Certains préféreront mettre l’accent sur l’accès populaire à la citoyenneté et aux droits politiques sur le modèle français tandis que d’autres opteront pour la trajectoire bismarckienne qui accordât aux ouvriers d’abord des droits économiques et sociaux (salaire minimum, syndicats, etc) avant de leur accorder des droits politiques. Les deux options sont viables, étant entendu que si vous libéralisez votre régime politique, divers évènements se déclencheront durant les campagnes électorales qui vous permettront d’avoir une mince influence sur l’opinion de vos POPs.
Ces réformes doivent toutefois être approuvées par la chambre haute, traditionnellement conservatrice, c’est pourquoi la gestion politique de Victoria II frappe par son réalisme en ce que le joueur est amené à réaliser des concessions à chacune des fractions de la société pour garantir la paix sociale et la stabilité de l’Etat.
Un équilibrage à revoir…et qui sera revu…
La recherche technologique est pour sa part assez classique pour un jeu développé par Paradox Interactive puisqu’il appartient de dépenser des points de recherche pour une technologie donnée (une seule à la fois). Chacune apportera bien entendu son lot de modificateurs et certaines pourront déclencher des évènements aléatoires d’inventions.
D’autre part, si de multiples options d’automatisation ou de notifications sont disponibles, certaines manquent toutefois cruellement. On aurait ainsi aimé pouvoir accroître automatiquement l’opinion d’un pays dès que cela est possible plutôt que de devoir le faire manuellement (bien qu’une notification vous soit adressée dès que lors que cette option est ouverte).
Le tutoriel est néanmoins assez détaillé et fournit en quelques minutes un bon aperçu des mécanismes du jeu, que le novice mettra toutefois plusieurs parties à maîtriser. En ce sens, les développeurs suédois ont tout à fait réussi à rendre leur jeu plus accessible, d’autant que l’interface est très conviviale et permet d’accéder aux menus en un nombre minimal de clics.
Mais malgré toutes ses réussites, le jeu souffre néanmoins en version 1.1 de nombreux défauts d’équilibrage. Les conversions des POPs sont en effet bien peu réalistes, leurs rebellions trop nombreuses et certains évènements se produisent de manière trop uchronique (Guerre de Sécession dans les années 1840).
On aurait également apprécié disposer de plus qu’une seule grande campagne (1836) comme c’était le cas dans Victoria avec des campagnes 1848, 1861 ou encore 1914 !
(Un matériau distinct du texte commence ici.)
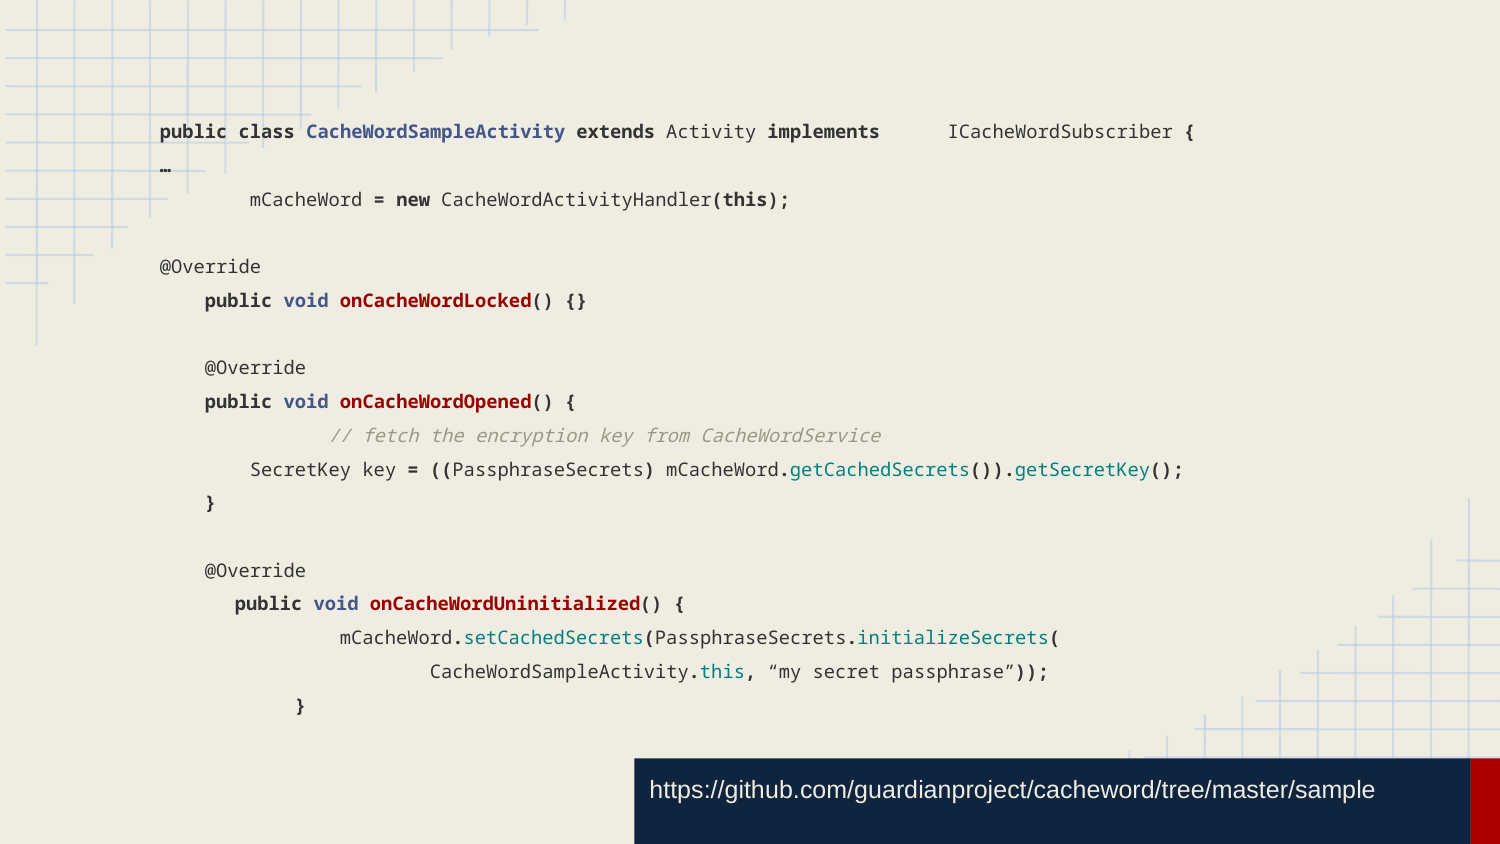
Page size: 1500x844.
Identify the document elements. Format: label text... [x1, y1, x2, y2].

Les développeurs ont toutefois promis de résoudre la plupart de ces problèmes avec le patch 1.2 que nous avons essayé à la GamesCom de Cologne et qui devrait être disponible d’ici quelques jours.
Enfin, lorsque vous maîtriserez les bases du jeu, il est conseillé de vous tourner vers des modifications soumises par la communauté de joueurs.
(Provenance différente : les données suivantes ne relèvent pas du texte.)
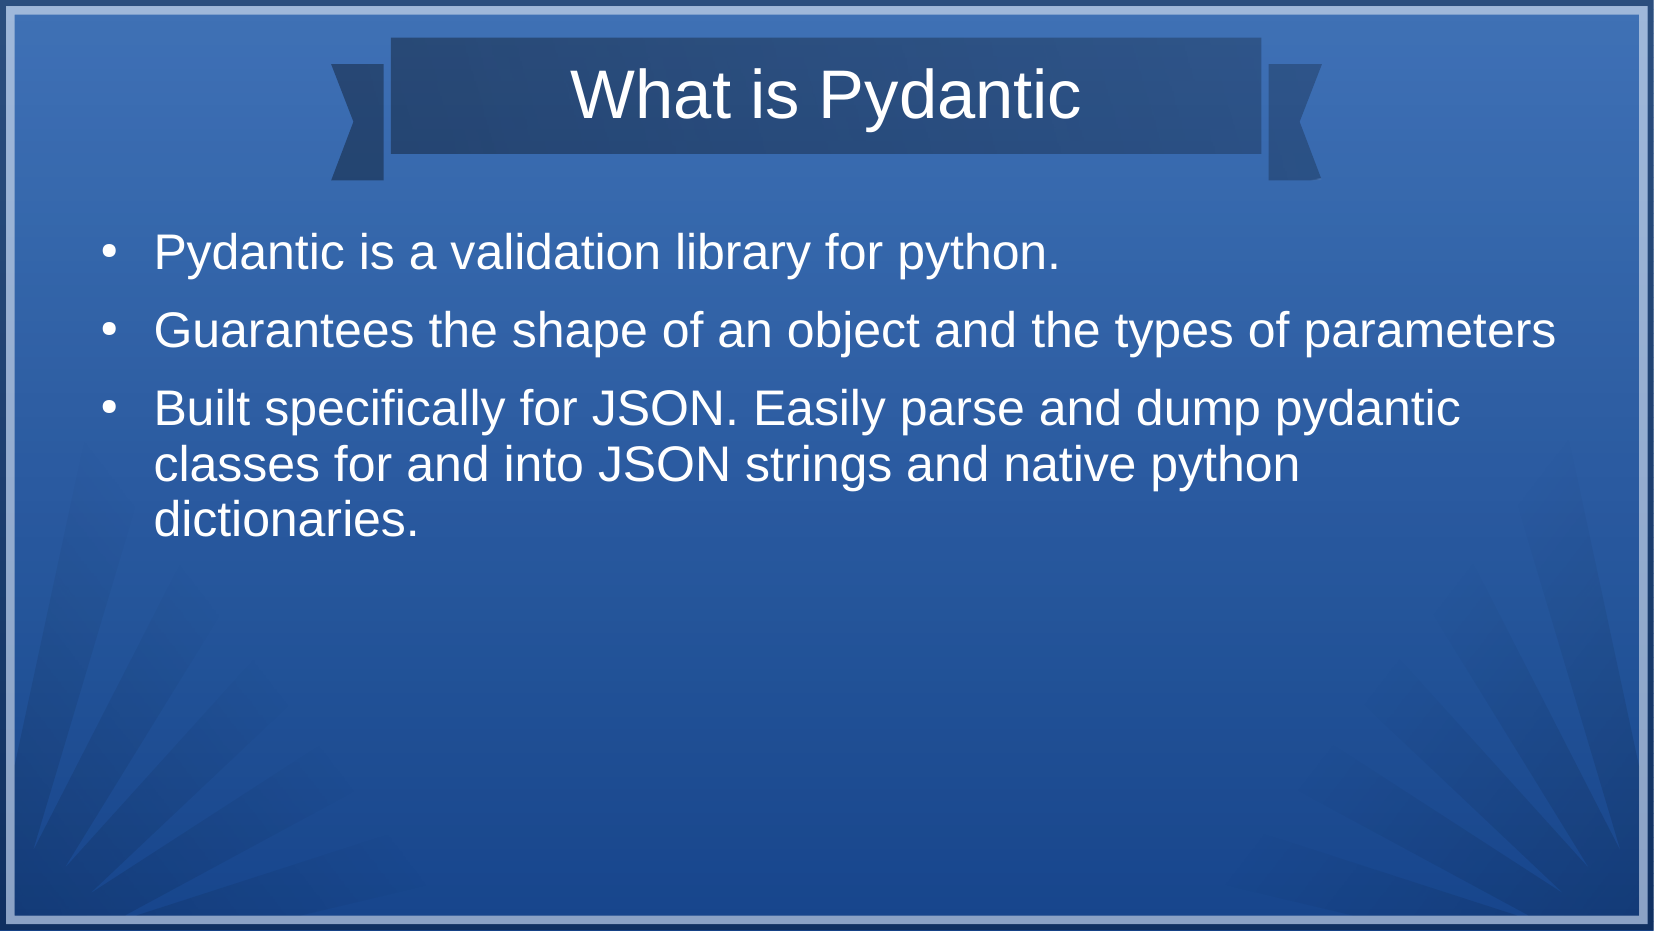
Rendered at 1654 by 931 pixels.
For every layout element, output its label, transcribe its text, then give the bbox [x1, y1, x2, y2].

title What is Pydantic [389, 35, 1264, 154]
list Pydantic is a validation library for python. Guarantees the shape of an object and the types of parameters Built specifically for JSON. Easily parse and dump pydantic classes for and into JSON strings and native python dictionaries. [82, 224, 1571, 848]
En la matière, divers mods sont recommandés. Ils sont tous disponibles en français sur le site et le forum de Strategium.
Divers fichiers y sont notamment proposés par Empereur Nicolas et ont pour but de rééquilibrer les mécanismes du jeu en attendant 1.2. Un mod Afrique Tribal se concentre pour sa part sur les mécanismes de la colonisation africaine en ajoutant évènements historiques et factions tribales permettant de rendre le déroulement du jeu plausible.
Enfin, un gros mod Strategium Edition est actuellement à l’étude par les membres de la rédaction du site et devrait notamment comporter une revue complète de la version française du jeu qui laisse réellement à désirer.